Le ministre de l’Economie s’en prend à la somme de Thomas Piketty en 332 mots et une équation.
Par Sophie Garrot, libération 1er Avril 2015
L’ancien jeune rocardien pointe plusieurs erreurs dans le raisonnement de Piketty. Premièrement il souligne que l’idée d’une augmentation indéfinie et exponentielle des inégalités est absurde : « les arbres ne poussent pas jusqu’au ciel, tout ce qui monte finit bien par descendre ». Il en veut pour preuve que les inégalités n’ont jusqu’ici pas augmenté indéfiniment, et donc qu’il n’y a aucune raison que cela arrive dans le futur. Ce serait faire preuve d’un pessimisme exagéré alors que « les jeunes français de tous les horizons ont tellement de ressources ». Il ajoute que l’économie n’est pas un long fleuve tranquille, « la roue tourne ».

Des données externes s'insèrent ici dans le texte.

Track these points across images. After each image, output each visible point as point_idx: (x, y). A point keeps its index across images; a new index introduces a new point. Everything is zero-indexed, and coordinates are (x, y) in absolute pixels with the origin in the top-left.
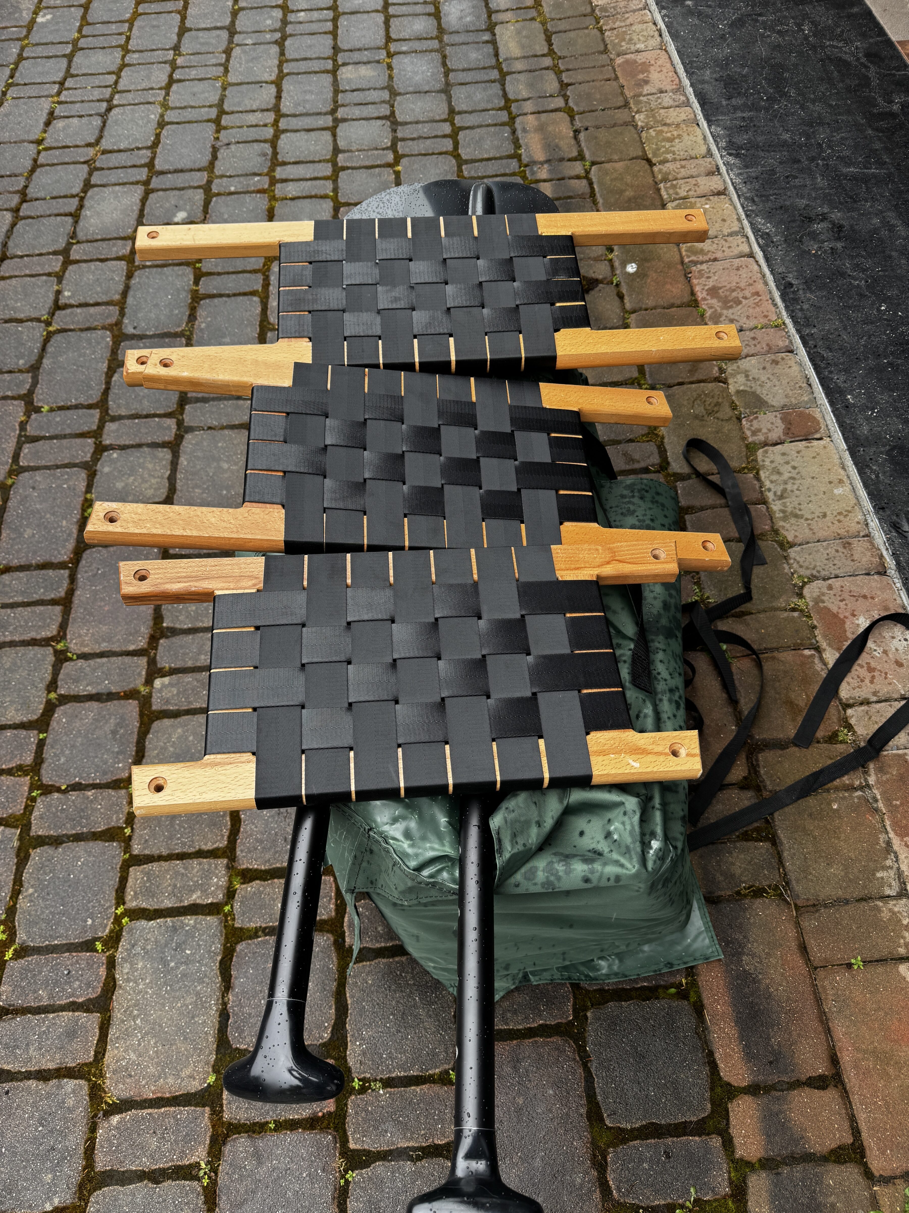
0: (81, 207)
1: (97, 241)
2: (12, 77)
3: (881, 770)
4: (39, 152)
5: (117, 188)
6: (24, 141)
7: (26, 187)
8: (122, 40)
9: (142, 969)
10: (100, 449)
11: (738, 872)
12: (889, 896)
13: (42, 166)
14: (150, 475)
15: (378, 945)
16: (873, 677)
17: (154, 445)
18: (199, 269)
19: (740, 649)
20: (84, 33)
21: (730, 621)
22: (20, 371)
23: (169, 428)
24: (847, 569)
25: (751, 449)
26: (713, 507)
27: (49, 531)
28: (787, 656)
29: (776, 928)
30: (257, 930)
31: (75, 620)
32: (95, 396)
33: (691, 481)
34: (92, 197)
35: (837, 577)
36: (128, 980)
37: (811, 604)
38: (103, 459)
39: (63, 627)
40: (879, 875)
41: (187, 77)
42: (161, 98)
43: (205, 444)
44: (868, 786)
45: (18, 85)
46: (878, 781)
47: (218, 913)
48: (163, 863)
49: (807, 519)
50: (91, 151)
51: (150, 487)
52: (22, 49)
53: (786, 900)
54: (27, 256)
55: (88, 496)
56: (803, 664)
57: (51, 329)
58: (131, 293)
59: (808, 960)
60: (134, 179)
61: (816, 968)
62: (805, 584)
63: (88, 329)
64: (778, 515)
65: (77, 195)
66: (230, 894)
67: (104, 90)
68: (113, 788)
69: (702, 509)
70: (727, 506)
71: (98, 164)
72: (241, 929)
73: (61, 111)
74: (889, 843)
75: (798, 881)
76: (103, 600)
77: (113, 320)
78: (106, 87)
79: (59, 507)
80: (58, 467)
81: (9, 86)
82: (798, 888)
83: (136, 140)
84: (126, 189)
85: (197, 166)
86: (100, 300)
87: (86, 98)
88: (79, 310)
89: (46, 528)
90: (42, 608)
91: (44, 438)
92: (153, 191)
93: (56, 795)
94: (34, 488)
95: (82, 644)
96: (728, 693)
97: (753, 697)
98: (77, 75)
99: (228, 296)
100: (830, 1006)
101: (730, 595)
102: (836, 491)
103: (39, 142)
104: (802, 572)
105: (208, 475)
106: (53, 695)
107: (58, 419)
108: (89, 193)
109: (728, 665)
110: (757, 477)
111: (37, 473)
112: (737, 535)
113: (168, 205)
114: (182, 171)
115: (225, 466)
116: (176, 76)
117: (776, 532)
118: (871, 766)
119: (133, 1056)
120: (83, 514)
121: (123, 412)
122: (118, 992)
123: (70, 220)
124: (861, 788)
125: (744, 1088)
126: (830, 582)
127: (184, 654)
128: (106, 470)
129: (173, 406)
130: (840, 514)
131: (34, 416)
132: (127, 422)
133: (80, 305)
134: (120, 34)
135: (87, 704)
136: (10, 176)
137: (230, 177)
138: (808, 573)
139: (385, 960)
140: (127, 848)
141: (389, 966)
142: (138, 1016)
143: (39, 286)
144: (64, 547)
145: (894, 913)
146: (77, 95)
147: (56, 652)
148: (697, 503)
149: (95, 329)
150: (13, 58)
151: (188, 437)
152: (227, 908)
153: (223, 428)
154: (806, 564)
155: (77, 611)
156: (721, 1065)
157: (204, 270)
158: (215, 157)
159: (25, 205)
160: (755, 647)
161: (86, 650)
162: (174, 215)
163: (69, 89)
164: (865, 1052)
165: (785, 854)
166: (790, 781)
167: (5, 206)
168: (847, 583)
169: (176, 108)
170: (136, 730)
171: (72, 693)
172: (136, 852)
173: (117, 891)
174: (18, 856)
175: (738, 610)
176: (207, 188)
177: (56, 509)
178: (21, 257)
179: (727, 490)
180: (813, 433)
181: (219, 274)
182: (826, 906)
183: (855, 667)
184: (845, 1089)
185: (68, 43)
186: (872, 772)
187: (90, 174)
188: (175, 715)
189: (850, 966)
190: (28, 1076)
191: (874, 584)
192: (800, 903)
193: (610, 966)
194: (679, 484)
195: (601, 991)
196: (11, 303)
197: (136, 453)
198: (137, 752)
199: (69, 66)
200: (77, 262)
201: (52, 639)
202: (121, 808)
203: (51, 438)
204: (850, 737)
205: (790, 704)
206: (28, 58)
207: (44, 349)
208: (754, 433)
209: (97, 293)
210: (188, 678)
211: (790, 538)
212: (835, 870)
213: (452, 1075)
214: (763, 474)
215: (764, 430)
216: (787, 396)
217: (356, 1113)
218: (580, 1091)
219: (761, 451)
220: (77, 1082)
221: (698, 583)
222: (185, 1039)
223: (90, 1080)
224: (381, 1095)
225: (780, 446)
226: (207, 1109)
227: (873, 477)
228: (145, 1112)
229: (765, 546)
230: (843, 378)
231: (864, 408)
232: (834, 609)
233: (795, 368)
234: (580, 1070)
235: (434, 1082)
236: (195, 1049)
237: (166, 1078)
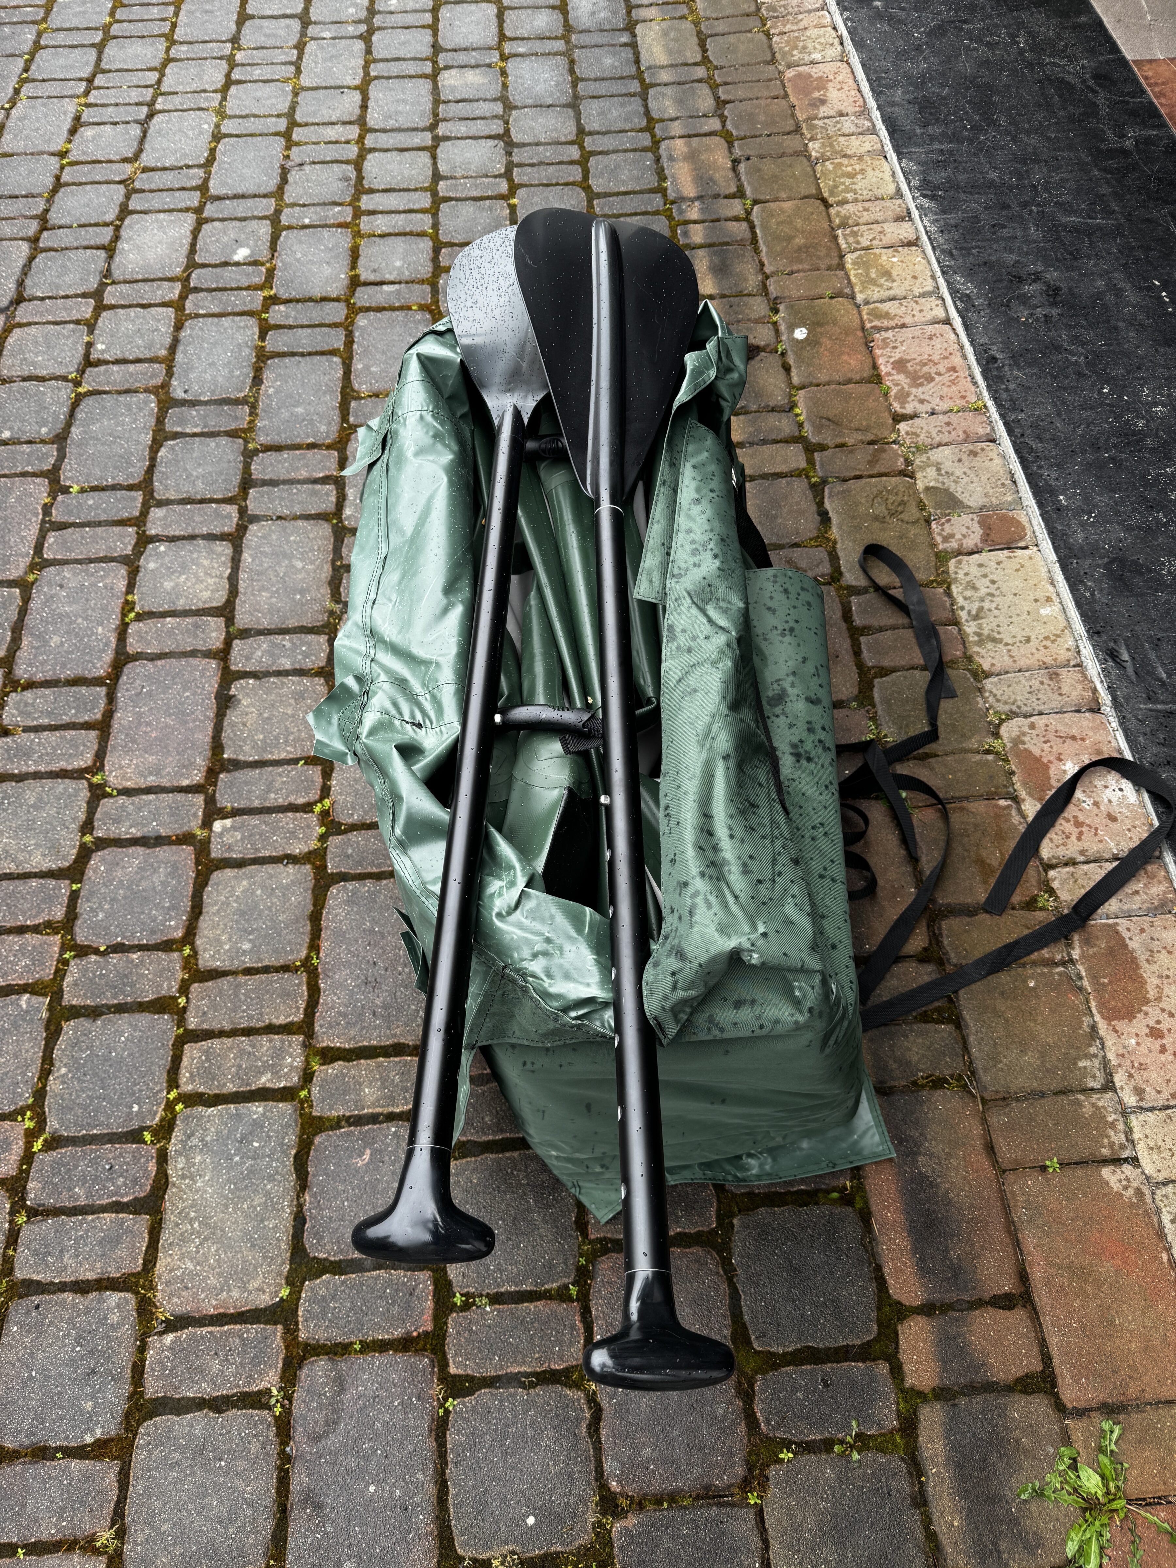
0: (116, 238)
1: (137, 281)
2: (26, 70)
3: (1087, 942)
4: (62, 168)
5: (162, 216)
6: (42, 153)
7: (47, 211)
8: (166, 28)
9: (200, 1163)
10: (144, 541)
11: (915, 1059)
12: (1092, 1089)
13: (67, 184)
14: (206, 574)
15: (485, 1138)
16: (1081, 833)
17: (211, 537)
18: (266, 320)
19: (922, 798)
20: (117, 17)
21: (911, 764)
22: (43, 442)
23: (229, 517)
24: (1053, 705)
25: (942, 558)
26: (894, 628)
27: (82, 640)
28: (979, 807)
29: (958, 1124)
30: (339, 1119)
31: (114, 747)
32: (137, 473)
33: (868, 596)
34: (130, 227)
35: (1041, 714)
36: (183, 1177)
37: (1009, 745)
38: (147, 552)
39: (100, 756)
40: (1081, 1064)
41: (249, 78)
42: (216, 104)
43: (274, 537)
44: (1071, 961)
45: (34, 80)
46: (1083, 956)
47: (293, 1099)
48: (225, 1040)
49: (1007, 644)
50: (128, 169)
51: (207, 589)
52: (39, 35)
53: (970, 1093)
54: (50, 298)
55: (130, 597)
56: (997, 816)
57: (80, 390)
58: (180, 348)
59: (995, 1163)
60: (182, 205)
61: (1004, 1171)
62: (1002, 721)
63: (127, 391)
64: (973, 638)
65: (111, 223)
66: (307, 1077)
67: (144, 90)
68: (163, 950)
69: (881, 629)
70: (911, 626)
71: (137, 185)
72: (320, 1118)
73: (89, 116)
74: (1094, 1028)
75: (986, 1070)
76: (148, 724)
77: (159, 381)
78: (146, 87)
79: (93, 610)
80: (91, 561)
81: (23, 81)
82: (986, 1078)
83: (185, 155)
84: (173, 216)
85: (262, 190)
86: (141, 356)
87: (121, 101)
88: (115, 368)
89: (77, 635)
90: (73, 733)
91: (74, 525)
92: (207, 221)
93: (93, 958)
94: (61, 586)
95: (124, 778)
96: (907, 849)
97: (937, 855)
98: (110, 71)
99: (302, 355)
100: (1020, 1214)
101: (912, 733)
102: (1043, 612)
103: (62, 154)
104: (1001, 707)
105: (277, 576)
106: (88, 838)
107: (91, 502)
108: (127, 222)
109: (909, 817)
110: (948, 593)
111: (66, 567)
112: (922, 662)
113: (226, 239)
114: (243, 196)
115: (299, 565)
116: (235, 75)
117: (969, 659)
118: (1076, 937)
119: (190, 1265)
120: (123, 620)
121: (172, 495)
122: (171, 1191)
123: (102, 254)
124: (1063, 963)
125: (917, 1307)
126: (1033, 719)
127: (249, 792)
128: (152, 566)
129: (233, 490)
130: (1047, 638)
131: (60, 498)
132: (177, 508)
133: (117, 362)
134: (164, 20)
135: (131, 850)
136: (26, 196)
137: (304, 205)
138: (1007, 708)
139: (493, 1156)
140: (181, 1021)
141: (499, 1164)
142: (196, 1218)
143: (64, 336)
144: (100, 659)
145: (1097, 1108)
146: (109, 97)
147: (92, 786)
148: (875, 622)
149: (136, 391)
150: (27, 47)
151: (253, 528)
152: (303, 1094)
153: (296, 518)
154: (1004, 698)
155: (117, 737)
156: (891, 1281)
157: (272, 322)
158: (284, 180)
159: (45, 234)
160: (941, 795)
161: (129, 784)
162: (234, 252)
163: (99, 88)
164: (1060, 1267)
165: (972, 1039)
166: (978, 953)
167: (21, 235)
168: (1053, 720)
169: (235, 117)
170: (191, 882)
171: (112, 836)
172: (192, 1027)
173: (169, 1072)
174: (47, 1028)
175: (921, 751)
176: (275, 219)
177: (90, 612)
178: (42, 299)
179: (911, 607)
180: (1017, 541)
181: (290, 327)
182: (1017, 1099)
183: (1061, 821)
184: (1035, 1309)
185: (97, 29)
186: (1077, 944)
187: (128, 197)
188: (240, 864)
189: (1044, 1168)
190: (63, 1287)
191: (1085, 723)
192: (987, 1096)
193: (761, 1166)
194: (854, 599)
195: (750, 1195)
196: (30, 356)
197: (188, 546)
198: (193, 907)
199: (99, 59)
200: (113, 307)
201: (87, 770)
202: (173, 974)
203: (83, 525)
204: (1051, 904)
205: (981, 863)
206: (46, 47)
207: (72, 414)
208: (946, 539)
209: (138, 347)
210: (254, 820)
211: (986, 667)
212: (1030, 1058)
213: (573, 1290)
214: (954, 589)
215: (958, 536)
216: (986, 495)
217: (458, 1333)
218: (724, 1309)
219: (953, 561)
220: (122, 1294)
221: (874, 719)
222: (253, 1245)
223: (138, 1293)
224: (487, 1313)
225: (976, 556)
226: (280, 1327)
227: (1088, 595)
228: (205, 1330)
229: (957, 676)
230: (1054, 475)
231: (1079, 512)
232: (1036, 751)
233: (998, 461)
234: (725, 1286)
235: (551, 1298)
236: (265, 1257)
237: (230, 1291)
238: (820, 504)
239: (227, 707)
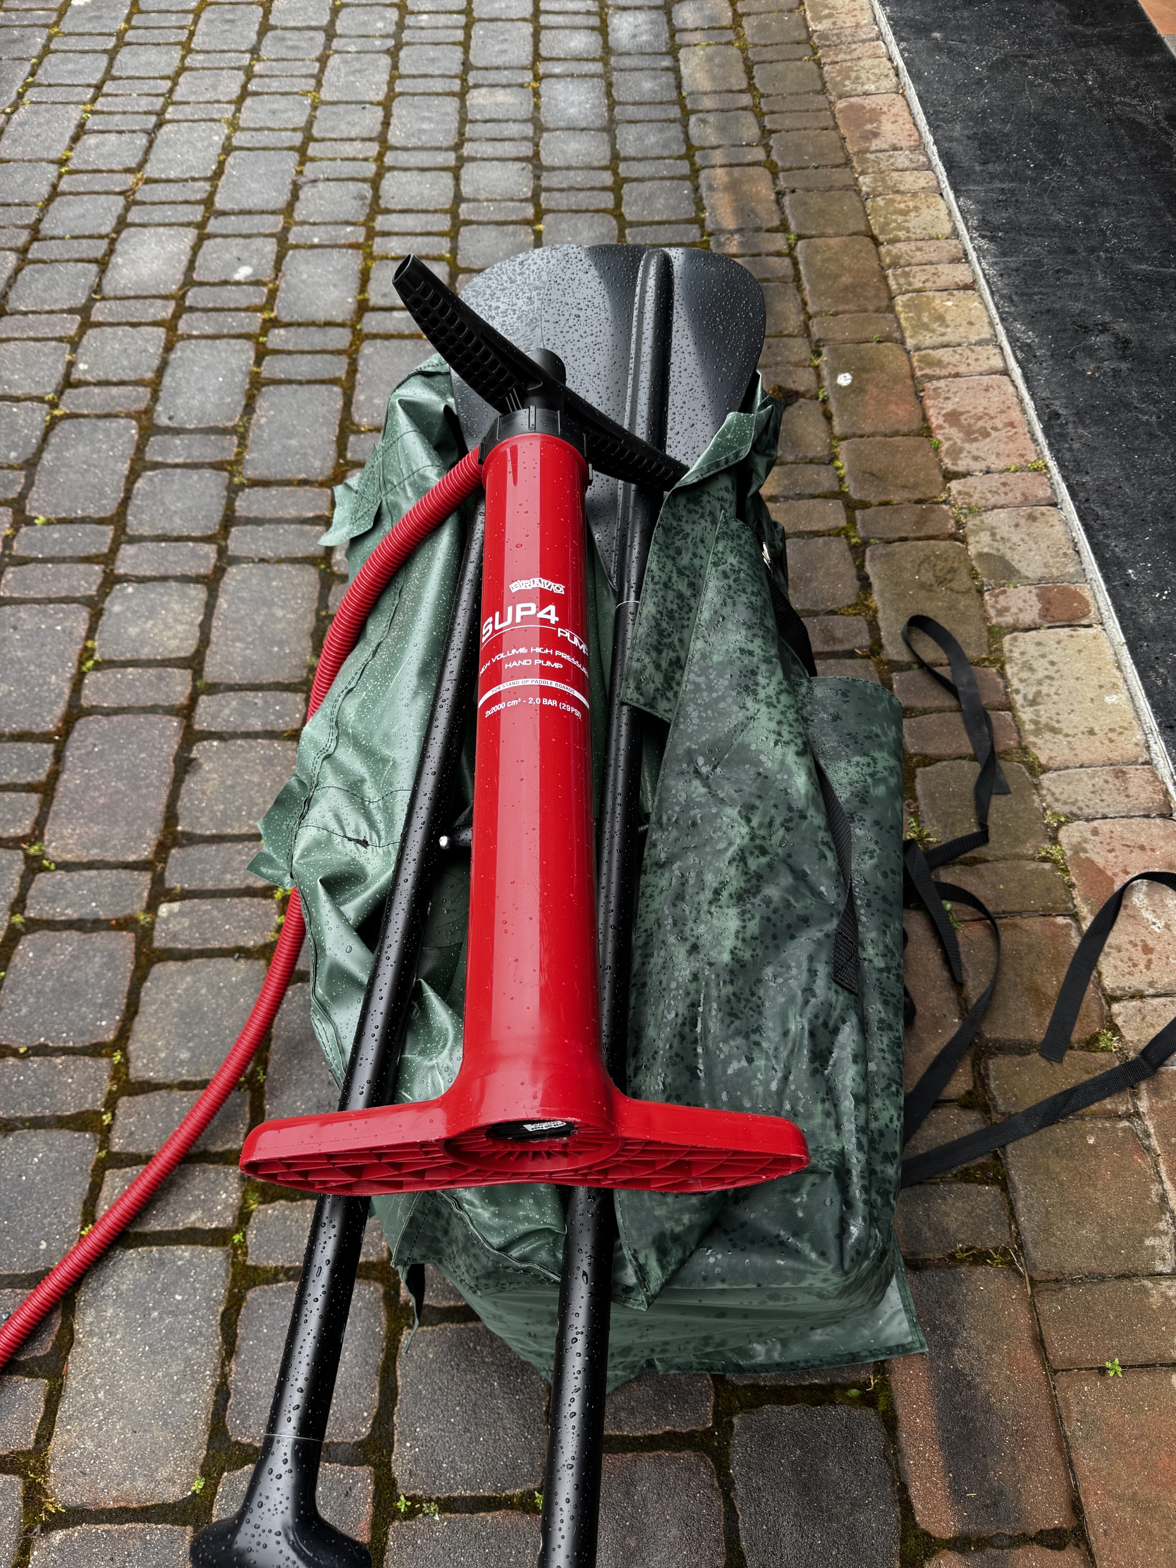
0: (111, 251)
1: (128, 298)
2: (33, 74)
3: (1155, 1092)
4: (60, 176)
5: (161, 230)
6: (41, 160)
7: (39, 221)
8: (183, 36)
9: (112, 1317)
10: (111, 581)
11: (953, 1226)
12: (1161, 1274)
13: (64, 194)
14: (177, 620)
15: (445, 1304)
16: (1150, 961)
17: (185, 579)
18: (264, 344)
19: (968, 911)
20: (133, 23)
21: (957, 869)
22: (11, 467)
23: (206, 556)
24: (1120, 807)
25: (995, 634)
26: (939, 710)
27: (33, 689)
28: (1034, 924)
29: (1002, 1310)
30: (277, 1270)
31: (56, 814)
32: (109, 507)
33: (911, 673)
34: (126, 240)
35: (1105, 817)
36: (91, 1334)
37: (1069, 853)
38: (113, 594)
39: (40, 823)
40: (1148, 1242)
41: (266, 90)
42: (229, 115)
43: (254, 581)
44: (1137, 1114)
45: (40, 85)
46: (1151, 1109)
47: (225, 1244)
49: (1067, 735)
50: (130, 179)
51: (175, 637)
52: (50, 39)
53: (1017, 1271)
54: (33, 312)
55: (89, 644)
56: (1055, 936)
57: (57, 412)
58: (169, 371)
59: (1045, 1360)
60: (185, 219)
61: (1056, 1372)
62: (1061, 824)
63: (107, 416)
64: (1029, 727)
65: (107, 236)
66: (244, 1217)
67: (154, 99)
68: (92, 1055)
69: (925, 712)
70: (959, 710)
71: (138, 197)
72: (255, 1268)
73: (94, 124)
74: (1164, 1198)
75: (1036, 1244)
76: (97, 788)
77: (142, 406)
78: (157, 95)
79: (48, 657)
80: (50, 601)
81: (27, 86)
82: (1036, 1254)
83: (192, 168)
84: (173, 231)
85: (271, 207)
86: (126, 378)
87: (129, 109)
88: (96, 390)
89: (27, 684)
90: (13, 795)
91: (36, 560)
92: (209, 236)
93: (11, 1061)
94: (15, 628)
95: (64, 849)
96: (951, 971)
97: (985, 980)
98: (120, 78)
99: (300, 383)
100: (1074, 1428)
101: (959, 834)
102: (1108, 699)
103: (62, 162)
104: (1058, 807)
105: (254, 625)
106: (18, 919)
107: (56, 536)
108: (124, 235)
109: (953, 931)
110: (1002, 674)
111: (22, 608)
112: (971, 751)
113: (227, 256)
114: (250, 212)
115: (280, 613)
116: (252, 87)
117: (1025, 750)
118: (1143, 1086)
119: (90, 1445)
120: (79, 668)
121: (146, 531)
122: (76, 1350)
123: (94, 268)
124: (1128, 1116)
125: (949, 1541)
126: (1095, 823)
127: (203, 871)
128: (117, 609)
129: (213, 527)
130: (1112, 730)
131: (24, 530)
132: (150, 545)
133: (99, 383)
134: (182, 28)
135: (65, 934)
136: (19, 205)
137: (314, 224)
138: (1066, 809)
139: (453, 1326)
140: (105, 1143)
141: (459, 1334)
142: (102, 1386)
143: (45, 355)
144: (50, 711)
145: (1168, 1299)
146: (117, 104)
147: (28, 858)
148: (918, 704)
149: (117, 416)
150: (36, 50)
151: (233, 570)
152: (237, 1237)
153: (280, 561)
154: (1063, 797)
155: (61, 804)
156: (918, 1506)
157: (270, 346)
158: (295, 196)
159: (36, 245)
160: (990, 909)
161: (69, 857)
162: (235, 270)
163: (107, 95)
164: (1120, 1498)
165: (1020, 1205)
166: (1030, 1101)
167: (10, 245)
168: (1118, 827)
169: (249, 129)
170: (129, 975)
171: (45, 917)
172: (116, 1149)
173: (85, 1203)
175: (968, 855)
176: (282, 239)
177: (44, 658)
178: (25, 313)
179: (960, 689)
180: (1080, 618)
181: (289, 353)
182: (1073, 1283)
184: (1090, 1550)
185: (111, 35)
186: (1144, 1094)
187: (127, 209)
188: (185, 956)
189: (1103, 1371)
191: (1155, 831)
192: (1037, 1276)
193: (768, 1352)
194: (895, 676)
195: (755, 1388)
196: (6, 374)
197: (160, 588)
198: (128, 1006)
199: (110, 65)
200: (99, 325)
201: (24, 839)
202: (100, 1084)
203: (45, 561)
204: (1115, 1044)
205: (1035, 991)
206: (56, 51)
207: (45, 439)
208: (1000, 612)
209: (123, 369)
210: (206, 905)
211: (1043, 761)
212: (1088, 1232)
213: (539, 1499)
214: (1009, 670)
215: (1014, 610)
216: (1046, 565)
217: (400, 1547)
218: (718, 1532)
219: (1008, 637)
220: (7, 1477)
221: (915, 814)
222: (166, 1424)
223: (26, 1477)
224: (436, 1523)
225: (1033, 633)
226: (189, 1529)
227: (1160, 683)
228: (101, 1527)
229: (1009, 768)
230: (1123, 545)
231: (1150, 588)
232: (1100, 862)
233: (1059, 528)
234: (720, 1503)
235: (512, 1507)
236: (178, 1439)
237: (135, 1480)
238: (861, 567)
239: (186, 772)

Pour le Ministre des Finances et des Comptes Publics, Thomas Piketty a tout faux sur l’évolution du capital car son augmentation est en grande partie due au logement. Or, il faut bien se loger ! De fait, Michel Sapin reprend l’argument de quatre économistes spécialistes du sujet : comme il faut se loger, il est nécessaire de diviser le prix du logement par lui-même, de sorte que « le prix réel du logement est toujours égal à 1 » (car KL/KL=1). En utilisant cette formule, on trouve que la valeur du capital a très peu augmenté. En l’étendant à l’ensemble du capital, on trouve même une étonnante stabilité du capital au cours du XXème siècle (autour de 1 plus ou moins les erreurs de mesure).
Enfin, Michel Sapin ne croit pas à la théorie de la substitution du travail par des robots. Pour l’ancien Ministre du Travail, c’est de la « complète science-fiction ». En effet, on aura toujours besoin de bons employés de maison. L’ancien Conseiller général de l’Indre souligne que « l’économie domestique est un énorme gisement d’emploi » et rappelle qu’au XIXe siècle, une famille bourgeoise faisait vivre jusqu’à 5 domestiques. C’est bien la preuve que la thèse de Piketty est erronée.
Un grand respect pour notre ministre de l’économie qui produit une analyse fabuleuse pour contredire Picketty.
Les deux arguments utilisés sont d’une profondeur extrême : les inégalités ne vont pas progresser parce que rien n’est infini, un jour les choses s’arrêtent. Bref, il suffit d’attendre puisqu’après la pluie vient le beau temps. Donc la démonstration de Picketty concernant la détérioration de la situation n’a pas de sens.
Une telle analyse est édifiante. Si on l’applique au chômage, on pourrait dire qu’un jour il va cesser d’augmenter. Si l’économie se résume à attendre et à laisser faire parce que les choses ne peuvent pas durer éternellement, alors elle ne sert à rien. Ce type d’argument n’a aucun intérêt.
Deuxième argument utilisé : la substitution du capital au travail n’existe pas. On aura toujours besoin de bons employés ! Là encore, grosse pensée et analyse. On le constate d’ailleurs fort bien avec la disparition des caissiers remplacés par des distributeurs automatiques, la disparition des pompistes, et demain celles des caissier(e)s dans les supermarchés. la délocalisation de toutes les industries de main d’oeuvre témoignent de l’analyse brillante de notre ministre.
Enfin le fait qu’on a besoin de se loger donc le patrimoine immobilier ne peut entrer dans le calcul de l’augmentation du patrimoine et donc des inégalités, relève aussi de l ‘analyse fine.
Bref, on peut ne pas être d’accord avec l’analyse de Thomas Picketty et le débat mérite d’être ouvert, mais il faut pour cela avoir de vrais arguments et non des poncifs.
Il ne reste plus qu’à espérer qu’il s’agit d’un poisson d’avril sinon cela montrerait le niveau de compétence en matière d’analyse économique de notre ministre.